The last couple weeks have been filled with lessons, pub crawls, a samba school rehearsal, and other hyjinx. I have pictures but lack the will to pass them along at the moment. Tonight, I just wanted to "check in," say that I'm well, and relay two things that Ivan
recently said that made me laugh. Granted they were probably funnier in the moment, without accompanying backstory, but...

On hot and breezy February 14th, I was sitting at one of many streetside cafe/bars in Porto Alegre, chatting in an interesting mix of English, Spanish, and Portuguese with friends. We ordered a few beers and some appetizers, including a plate of the local delicacy-chicken hearts. Tapi--new on the scene--was reluctant at first, but tuned into his adventurous spirit when Ivan exclaimed, "It's Valentines Day, you have to eat chicken hearts!"
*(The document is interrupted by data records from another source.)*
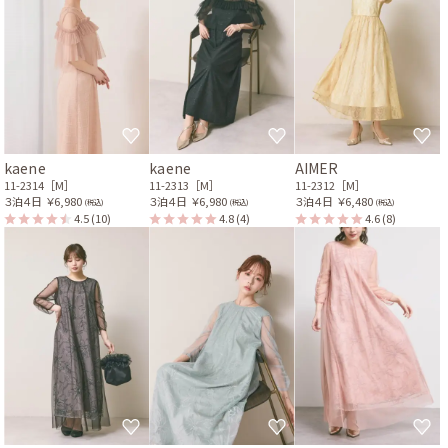
kaene
kaene
AIMER
11-2314［M］
11-2313［M］
11-2312［M］
３泊４日
￥6,980
３泊４日
￥6,980
３泊４日
￥6,480
(税込)
(税込)
(税込)
4.5
(10)
4.8
(4)
4.6
(8)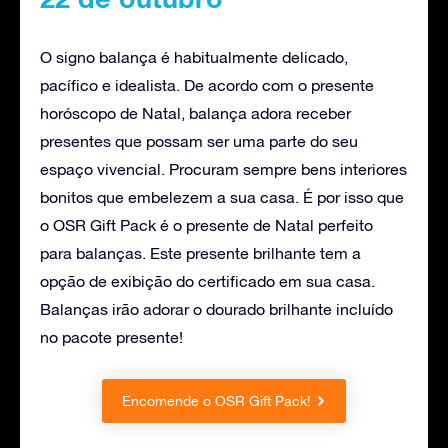
O signo balança é habitualmente delicado,
pacífico e idealista. De acordo com o presente
horóscopo de Natal, balança adora receber
presentes que possam ser uma parte do seu
espaço vivencial. Procuram sempre bens interiores
bonitos que embelezem a sua casa. É por isso que
o OSR Gift Pack é o presente de Natal perfeito
para balanças. Este presente brilhante tem a
opção de exibição do certificado em sua casa.
Balanças irão adorar o dourado brilhante incluído
no pacote presente!
Encomende o OSR Gift Pack!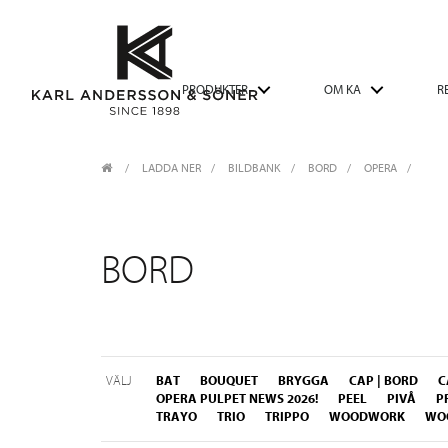
PRODUKTER
OM KA
R
LADDA NER
/
BILDBANK
/
BORD
OPERA
BORD
VÄLJ
BAT
BOUQUET
BRYGGA
CAP | BORD
C
OPERA PULPET NEWS 2026!
PEEL
PIVÅ
P
TRAYO
TRIO
TRIPPO
WOODWORK
WO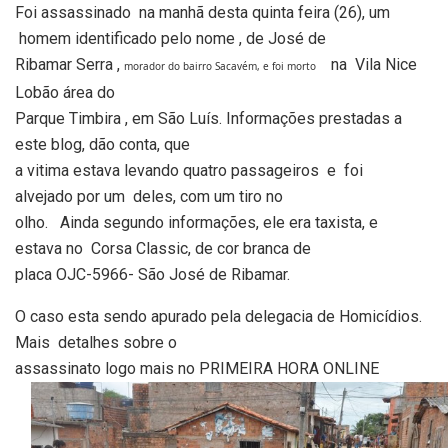
Foi assassinado
na manhã desta quinta feira (26), um
homem identificado pelo nome , de José de
Ribamar Serra ,
na
Vila Nice
morador do bairro Sacavém, e foi morto
Lobão área do
Parque Timbira , em São Luís. Informações prestadas a
este blog, dão conta, que
a vitima estava levando quatro passageiros
e
foi
alvejado por um
deles, com um tiro no
olho.
Ainda segundo informações, ele era taxista, e
estava no
Corsa Classic, de cor branca de
placa OJC-5966- São José de Ribamar.
O caso esta sendo apurado pela delegacia de Homicídios.
Mais
detalhes sobre o
assassinato logo mais no PRIMEIRA HORA ONLINE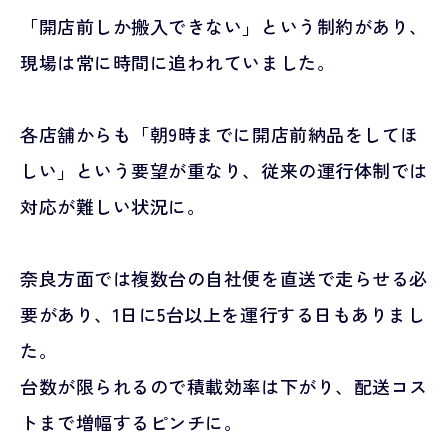
「開店前しか搬入できない」という制約があり、
現場は常に時間に追われていました。
各店舗からも「朝9時までに開店前納品をしてほ
しい」という要望が重なり、従来の運行体制では
対応が難しい状況に。
奈良方面では複数台の自社便を直送で走らせる必
要があり、1日に5台以上を運行する日もありまし
た。
台数が限られるので積載効率は下がり、配送コス
トまで増幅するピンチに。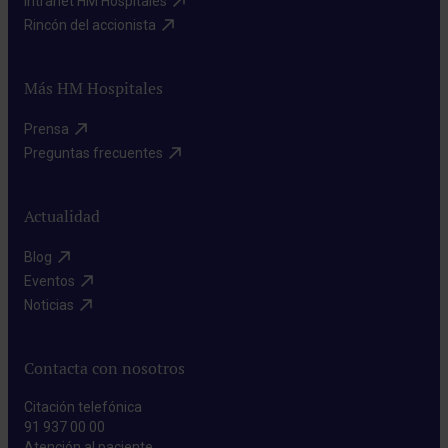
Intranet HM Hospitales​
Rincón del accionista​
Más HM Hospitales
Prensa​
Preguntas frecuentes​
Actualidad
Blog​
Eventos​
Noticias​
Contacta con nosotros
Citación telefónica
91 937 00 00
Atención al paciente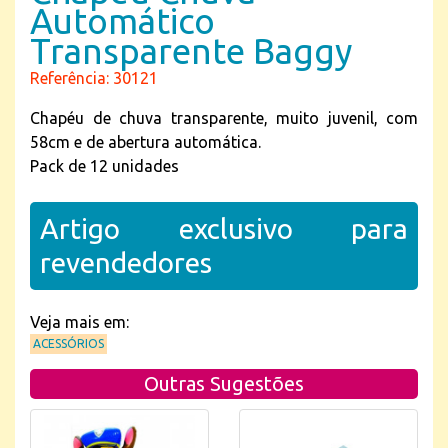
Automático
Transparente Baggy
Referência: 30121
Chapéu de chuva transparente, muito juvenil, com
58cm e de abertura automática.
Pack de 12 unidades
Artigo exclusivo para
revendedores
Veja mais em:
ACESSÓRIOS
Outras Sugestões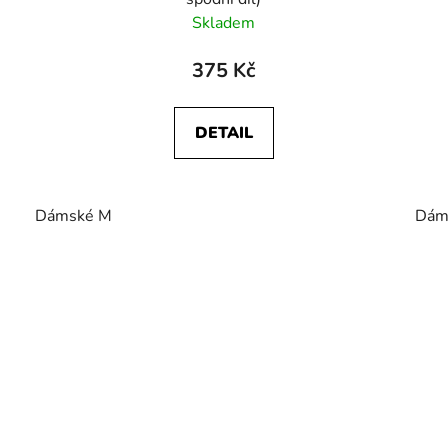
Skladem
375 Kč
DETAIL
Dámské M
Dám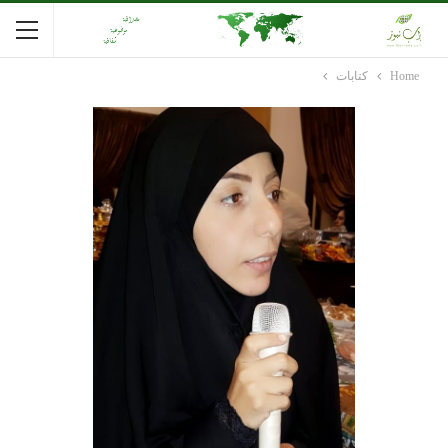
Home
كتابات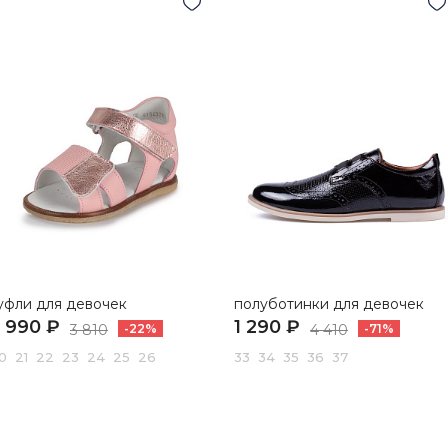
уфли для девочек
полуботинки для девочек
 990 ₽
1 290 ₽
3 810
-22%
4 410
-71%
0 21 22 23 24 25 26
33 34 35 36 37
Then, tonight, out with roughly the same crew of mischief-makers, some dance club chatter began about the time that Santissimo was closing. Poor Ivan, who hasn't slept in about two weeks, agreed to tag along for the after-hours. His reasoning: "Well. If you're going to cross the line, you've got to cross it properly."

Words I plan to start living by.
Tim tim (ching ching, or, cheers!),

Thursday, February 12, 2009


A combination of obligations and writers' block has kept me from you. Oops.
I have an upcoming contest deadline which I might miss if I don't muster a little brain juice soon. But here's a smidge... I'll cover the Samba School Rehearsal and other bits later.

I happily report that the two home games I attended at Beira Rio (contra o Sapucaiense no primeiro de fevereiro que terminou 4x0, e contra o Ulbra no dia 5 que fechou 4x1) both ended in victory for Inter. More importantly, so did the hair-raising first GreNal* duel of 2009. I dragged my Aussie friend, Lisa, to a bar on Goethe--which is kinda like Chicago's Lincoln Avenue between Armitage and Diversy--for the game. The crowds gathered outside the stuffed bars spilled over the sidewalks and into the streets, seriously. Even more shockingly, they were mixed: half wore red, half wore blue. Eventually we scored some chairs and joined my Gremista friends at a table in front of the giant projection screen. Lisa, heretofore not a soccer fan, was more than a little amused by the antics of the passionate masses, and I enjoyed seeing the sparkle in her eyes as she experienced the chaos for the first time. It's worth noting that in the newspapers the following day, the town of Erechim (where the game had been played) praised fans for the playful but peaceful Sunday afternoon, without injuries or violence between sides.

It's great to have futebol season back in swing.


* GreNal = a rivalry unlike any sporting event, ever!